Stored records:
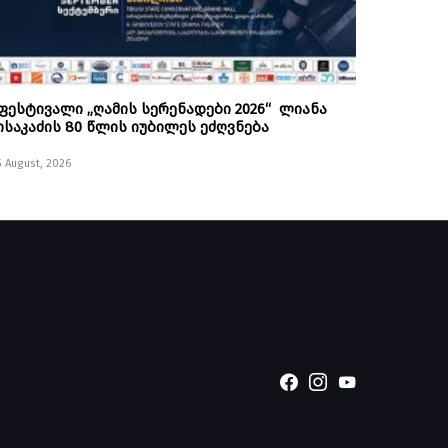
ფესტივალი „ღამის სერენადები 2026“ ლიანა
ისაკაძის 80 წლის იუბილეს ეძღვნება
5 August, 2026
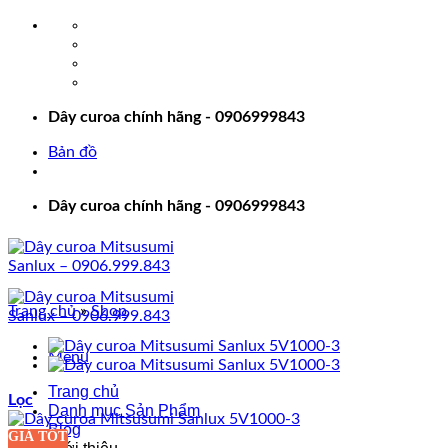
Bỏ
qua
nội
dung
Dây curoa chính hãng - 0906999843
Bản đồ
Dây curoa chính hãng - 0906999843
Trang chủ
»
Shop
Menu
Trang chủ
Lọc
Danh mục Sản Phẩm
Blog
GIÁ TỐT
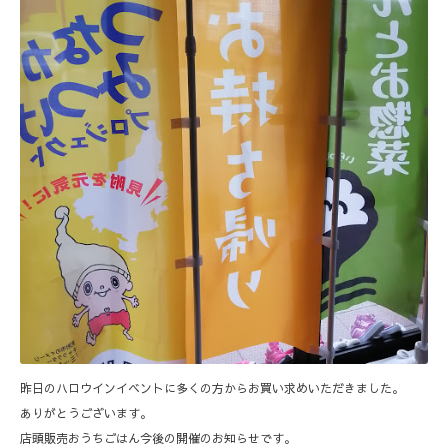
昨日のハロウインイベントに多くの方からお買い求めいただきました。
ありがとうございます。
店頭販売おうちごはん今後の開催のお知らせです。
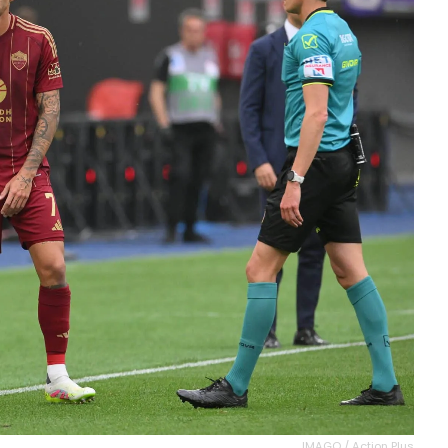
IMAGO / Action Plus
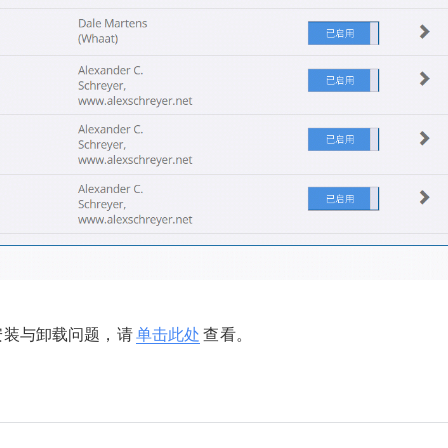
2018/10/10
少校-LA @ SketchUp自学
给少校-LA打赏
付费内容
2
5
10
元
元
元
安装与卸载问题，请
单击此处
查看。
20
50
自定义
元
元
¥
6位以上
您没有权限发布内容，请购买会员或者提升权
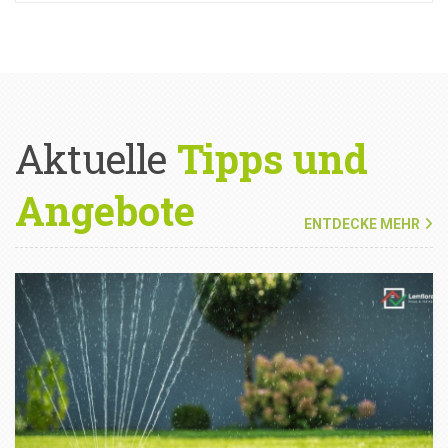
Aktuelle
Tipps und
Angebote
ENTDECKE MEHR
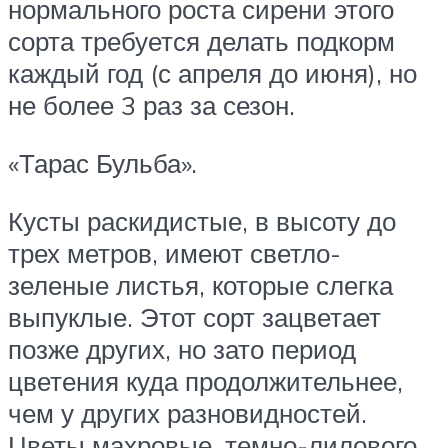
нормального роста сирени этого
сорта требуется делать подкорм
каждый год (с апреля до июня), но
не более 3 раз за сезон.
«Тарас Бульба».
Кусты раскидистые, в высоту до
трех метров, имеют светло-
зеленые листья, которые слегка
выпуклые. Этот сорт зацветает
позже других, но зато период
цветения куда продолжительнее,
чем у других разновидностей.
Цветы махровые, темно-лилового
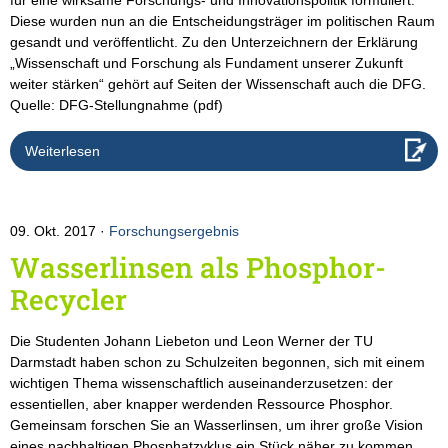
Diese wurden nun an die Entscheidungsträger im politischen Raum
gesandt und veröffentlicht. Zu den Unterzeichnern der Erklärung
„Wissenschaft und Forschung als Fundament unserer Zukunft
weiter stärken“ gehört auf Seiten der Wissenschaft auch die DFG.
Quelle: DFG-Stellungnahme (pdf)
Weiterlesen
09. Okt. 2017
Forschungsergebnis
Wasserlinsen als Phosphor-
Recycler
Die Studenten Johann Liebeton und Leon Werner der TU
Darmstadt haben schon zu Schulzeiten begonnen, sich mit einem
wichtigen Thema wissenschaftlich auseinanderzusetzen: der
essentiellen, aber knapper werdenden Ressource Phosphor.
Gemeinsam forschen Sie an Wasserlinsen, um ihrer große Vision
eines nachhaltigen Phosphatzyklus ein Stück näher zu kommen.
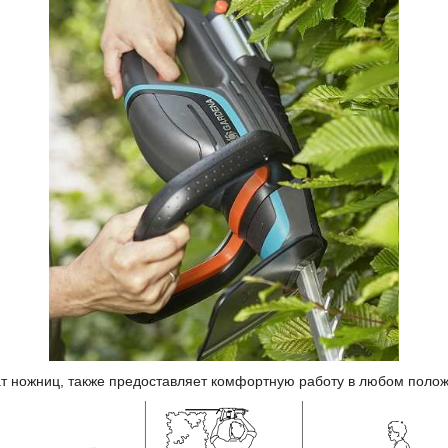
ат ножниц, также предоставляет комфортную работу в любом поло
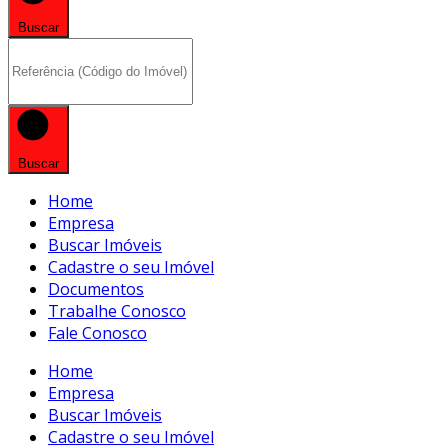
Buscar
Buscar
Home
Empresa
Buscar Imóveis
Cadastre o seu Imóvel
Documentos
Trabalhe Conosco
Fale Conosco
Home
Empresa
Buscar Imóveis
Cadastre o seu Imóvel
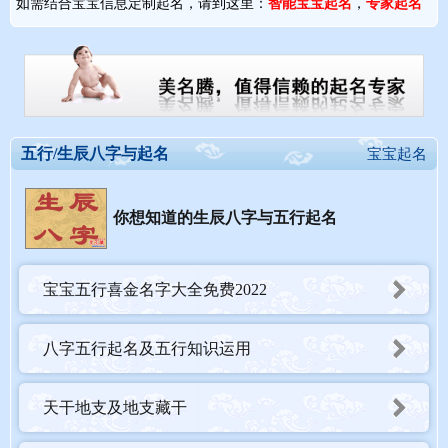
如需结合宝宝信息定制起名，请到这里：
智能宝宝起名
，
专家起名
五行/生辰八字与起名
宝宝起名
你想知道的生辰八字与五行起名
宝宝五行喜金名字大全免费2022
八字五行起名及五行知识运用
天干地支及地支藏干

» Exercise: Determine which lines above include the word "Phosphor", and report those lines in full.

» Reply to the task:
Wasserlinsen als Phosphor-
essentiellen, aber knapper werdenden Ressource Phosphor.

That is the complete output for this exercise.